On the other hand, “the multiple-target action seems important for performing a wide range of therapeutic properties,” they continued. “CBD decreases endocannabinoid receptor signaling and inhibits fatty acid amide hydrolase, which may reduce craving and decrease relapse rates in people with CUD.”

Future research, the team said, should focus on increasing the sample size of similar trials and instituting more rigorous screening and monitoring of participants.

“In addition, by reducing stress and environmental factors while improving emotional regulation, implementing strategies to support these individuals, and using other cannabinoid compositions (e.g., full-spectrum CBD and/or THC), these effects may be enhanced,” they said. “If so, this would be an important advance in the pharmacological treatment of stimulant use disorders.”

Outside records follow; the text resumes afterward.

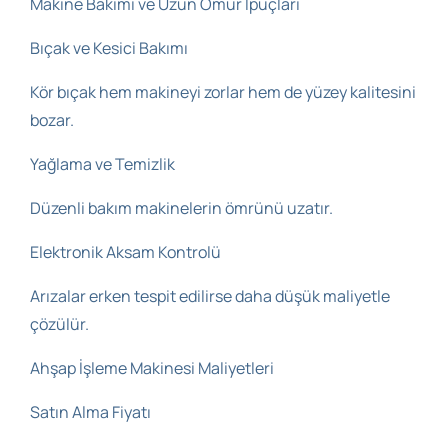
Makine Bakımı ve Uzun Ömür İpuçları
Bıçak ve Kesici Bakımı
Kör bıçak hem makineyi zorlar hem de yüzey kalitesini
bozar.
Yağlama ve Temizlik
Düzenli bakım makinelerin ömrünü uzatır.
Elektronik Aksam Kontrolü
Arızalar erken tespit edilirse daha düşük maliyetle
çözülür.
Ahşap İşleme Makinesi Maliyetleri
Satın Alma Fiyatı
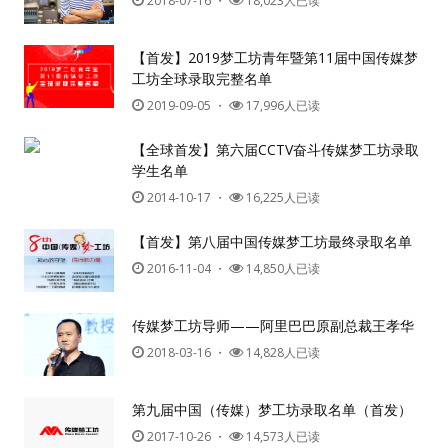
2018-07-16
・
18,023人已读
【首发】2019梦工坊青年暨第11届中国传媒梦
工坊全球录取完整名单
2019-09-05
・
17,996人已读
【全球首发】第六届CCTV奋斗传媒梦工坊录取
学生名单
2014-10-17
・
16,225人已读
【首发】第八届中国传媒梦工坊最终录取名单
2016-11-04
・
14,850人已读
传媒梦工坊导师——阿里巴巴原副总裁王孝华
2018-03-16
・
14,828人已读
第九届中国（传媒）梦工坊录取名单（首发）
2017-10-26
・
14,573人已读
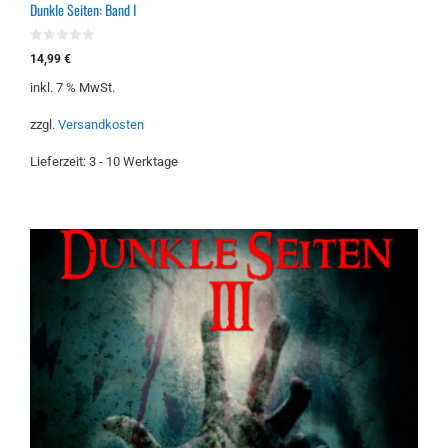
Dunkle Seiten: Band I
0
14,99
€
v
o
inkl. 7 % MwSt.
n
5
zzgl.
Versandkosten
Lieferzeit:
3 - 10 Werktage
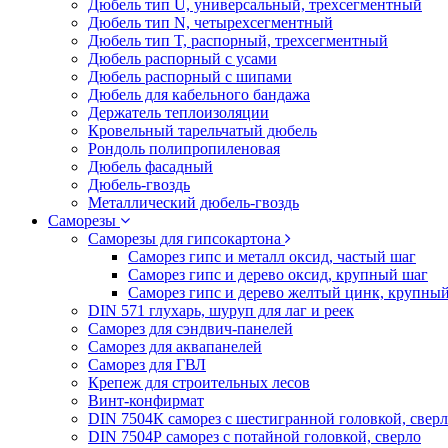
Дюбель тип U, универсальный, трехсегментный
Дюбель тип N, четырехсегментный
Дюбель тип T, распорный, трехсегментный
Дюбель распорный с усами
Дюбель распорный с шипами
Дюбель для кабельного бандажа
Держатель теплоизоляции
Кровельный тарельчатый дюбель
Рондоль полипропиленовая
Дюбель фасадный
Дюбель-гвоздь
Металлический дюбель-гвоздь
Саморезы
Саморезы для гипсокартона
Саморез гипс и металл оксид, частый шаг
Саморез гипс и дерево оксид, крупный шаг
Саморез гипс и дерево желтый цинк, крупны
DIN 571 глухарь, шуруп для лаг и реек
Саморез для сэндвич-панелей
Саморез для аквапанелей
Саморез для ГВЛ
Крепеж для строительных лесов
Винт-конфирмат
DIN 7504К саморез с шестигранной головкой, свер
DIN 7504Р саморез с потайной головкой, сверло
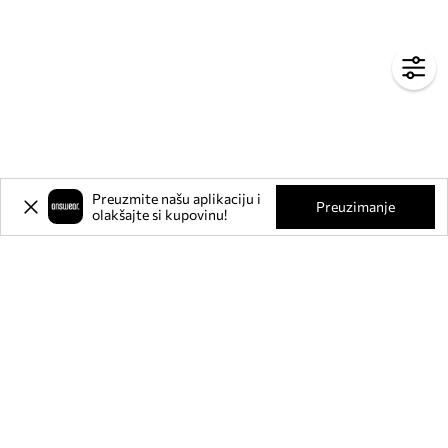
Preuzmite našu aplikaciju i
Preuzimanje
olakšajte si kupovinu!
Prijavite se na naš newsletter i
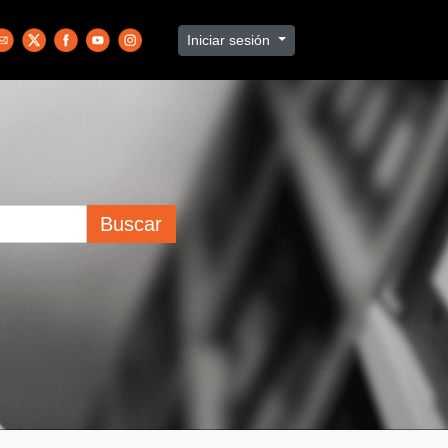
Iniciar sesión
Buscar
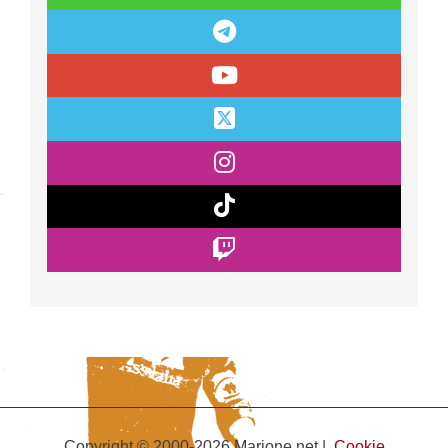
Copyright © 2000-2026 Marione.net |
Cookie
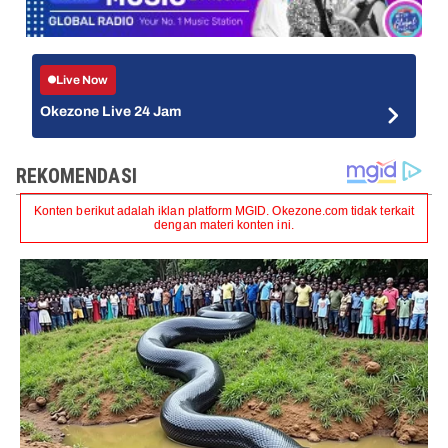
Live Now
Okezone Live 24 Jam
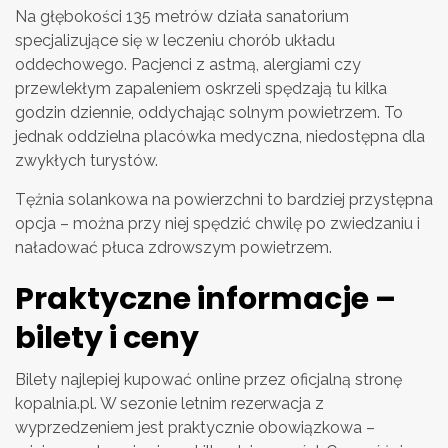
Na głębokości 135 metrów działa sanatorium
specjalizujące się w leczeniu chorób układu
oddechowego. Pacjenci z astmą, alergiami czy
przewlekłym zapaleniem oskrzeli spędzają tu kilka
godzin dziennie, oddychając solnym powietrzem. To
jednak oddzielna placówka medyczna, niedostępna dla
zwykłych turystów.
Tężnia solankowa na powierzchni to bardziej przystępna
opcja – można przy niej spędzić chwilę po zwiedzaniu i
naładować płuca zdrowszym powietrzem.
Praktyczne informacje –
bilety i ceny
Bilety najlepiej kupować online przez oficjalną stronę
kopalnia.pl. W sezonie letnim rezerwacja z
wyprzedzeniem jest praktycznie obowiązkowa –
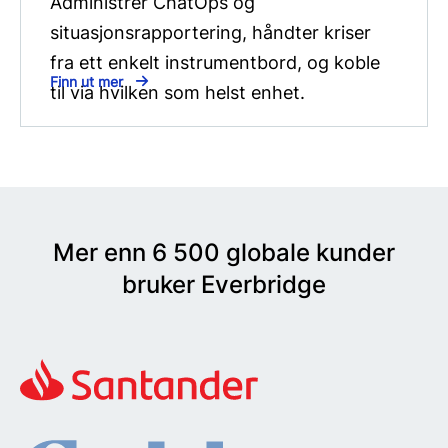
Administrer ChatOps og
situasjonsrapportering, håndter kriser
fra ett enkelt instrumentbord, og koble
Finn ut mer
til via hvilken som helst enhet.
Mer enn 6 500 globale kunder
bruker Everbridge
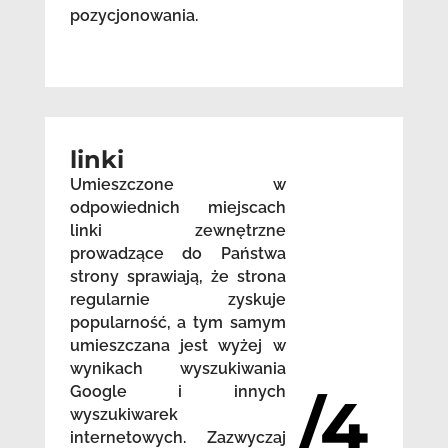
pozycjonowania.
linki
Umieszczone w
odpowiednich miejscach
linki zewnętrzne
prowadzące do Państwa
strony sprawiają, że strona
regularnie zyskuje
popularność, a tym samym
umieszczana jest wyżej w
wynikach wyszukiwania
Google i innych
/4
wyszukiwarek
internetowych. Zazwyczaj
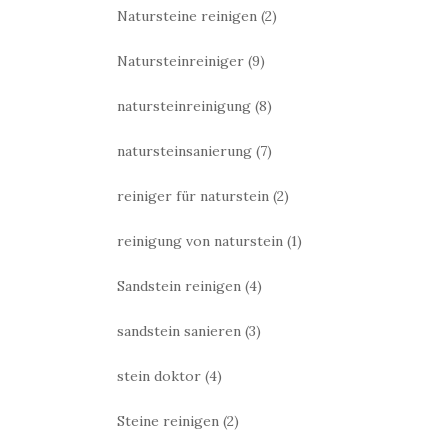
Natursteine reinigen
(2)
Natursteinreiniger
(9)
natursteinreinigung
(8)
natursteinsanierung
(7)
reiniger für naturstein
(2)
reinigung von naturstein
(1)
Sandstein reinigen
(4)
sandstein sanieren
(3)
stein doktor
(4)
Steine reinigen
(2)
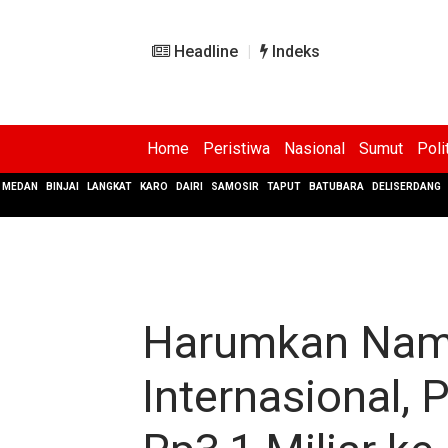
Headline
Indeks
Home
Peristiwa
Nasional
Sumut
Poli
MEDAN
BINJAI
LANGKAT
KARO
DAIRI
SAMOSIR
TAPUT
BATUBARA
DELISERDANG
Harumkan Nama
Internasional, 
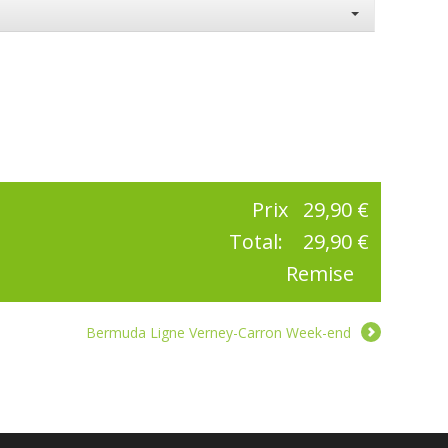
Prix
29,90 €
Total:
29,90 €
Remise
Bermuda Ligne Verney-Carron Week-end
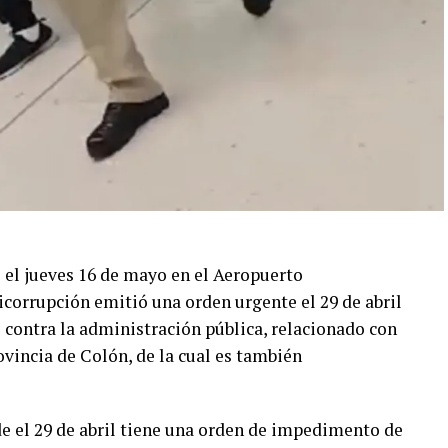
o el jueves 16 de mayo en el Aeropuerto
icorrupción emitió una orden urgente el 29 de abril
 contra la administración pública, relacionado con
vincia de Colón, de la cual es también
e el 29 de abril tiene una orden de impedimento de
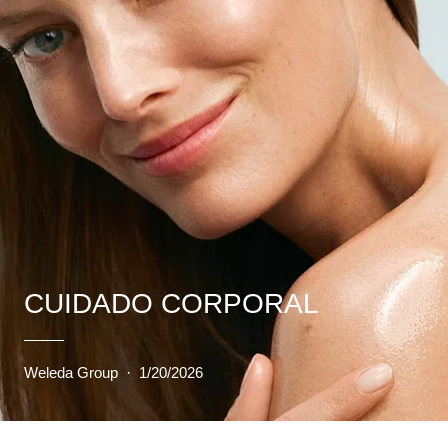
CUIDADO CORPORAL
Weleda Group
·
1/20/2026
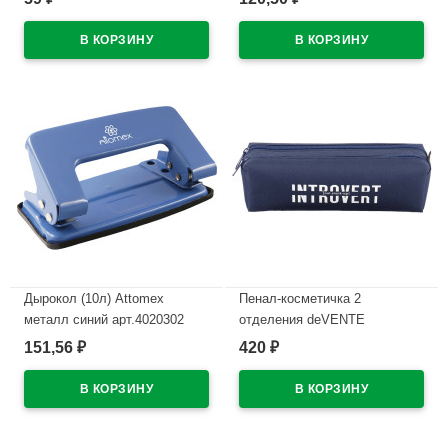
колпачок со стирателем и
В наличии
магнитом для крепления
арт.5040605 (Ст.4)
В наличии
Дырокол (10л) Attomex
Пенал-косметичка 2
металл синий арт.4020302
отделения deVENTE
Интроверт (Introvert)
151,56
420
₽
₽
В наличии
210x60x60мм темно-синий
арт.7020669
В наличии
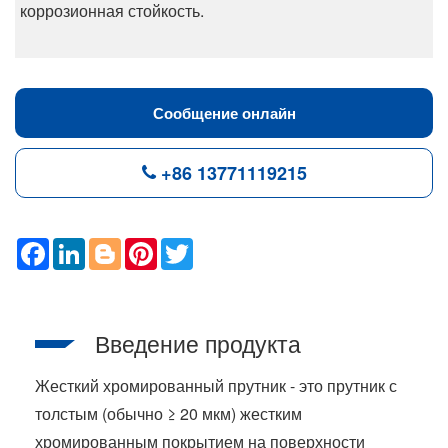
коррозионная стойкость.
Сообщение онлайн
+86 13771119215
F
L
B
P
T
a
i
l
i
w
c
n
o
n
i
e
k
g
t
t
b
e
g
e
t
o
d
e
r
e
Введение продукта
o
I
r
e
r
k
n
s
t
Жесткий хромированный прутник - это прутник с
толстым (обычно ≥ 20 мкм) жестким
хромированным покрытием на поверхности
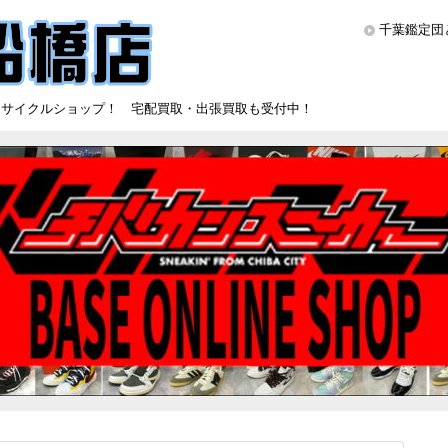
千葉鑑定団
リサイクルショップ！ 宅配買取・出張買取も受付中！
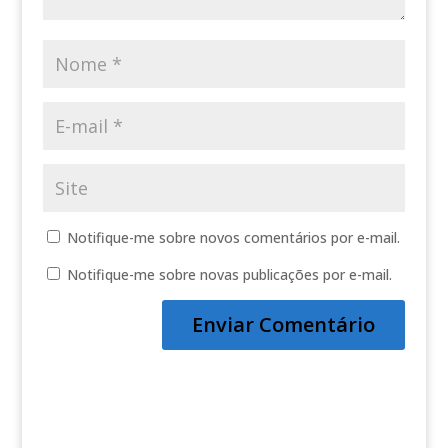
Notifique-me sobre novos comentários por e-mail.
Notifique-me sobre novas publicações por e-mail.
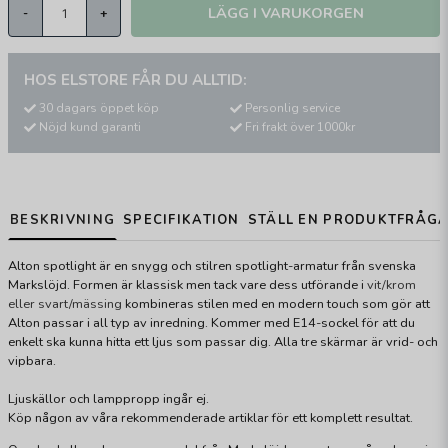
LÄGG I VARUKORGEN
-
+
HOS ELSTORE FÅR DU ALLTID:
30 dagars öppet köp
Personlig service
Nöjd kund garanti
Fri frakt över 1000kr
BESKRIVNING
SPECIFIKATION
STÄLL EN PRODUKTFRÅG
Alton spotlight är en snygg och stilren spotlight-armatur från svenska
Markslöjd. Formen är klassisk men tack vare dess utförande i
vit/krom
eller svart/mässing
kombineras stilen med en modern touch som gör att
Alton passar i all typ av inredning. Kommer med E14-sockel för att du
enkelt ska kunna hitta ett ljus som passar dig. Alla tre skärmar är vrid- och
vipbara.
Ljuskällor och lamppropp ingår ej.
Köp någon av våra rekommenderade artiklar för ett komplett resultat.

Past studies have looked at cannabinoids as possible treatments for stimulant use disorders, with most focusing on cocaine or amphetamine use.

A 2020 meta-study of 14 studies in animal subjects consuming cocaine, for example, found that CBD appears to have a multitude of effects that mitigate addictive behaviors.

While not all of the studies under review were consistent with one another, and the researchers emphasized the need for human trials, authors of that research said the animal studies generally indicated that CBD can reduce self-administration of cocaine and many symptoms of addiction.

A 2019 study out of Spain similarly concluded that CBD is “a promising candidate” for stimulant abuse disorders involving cocaine, amphetamine and methamphetamine.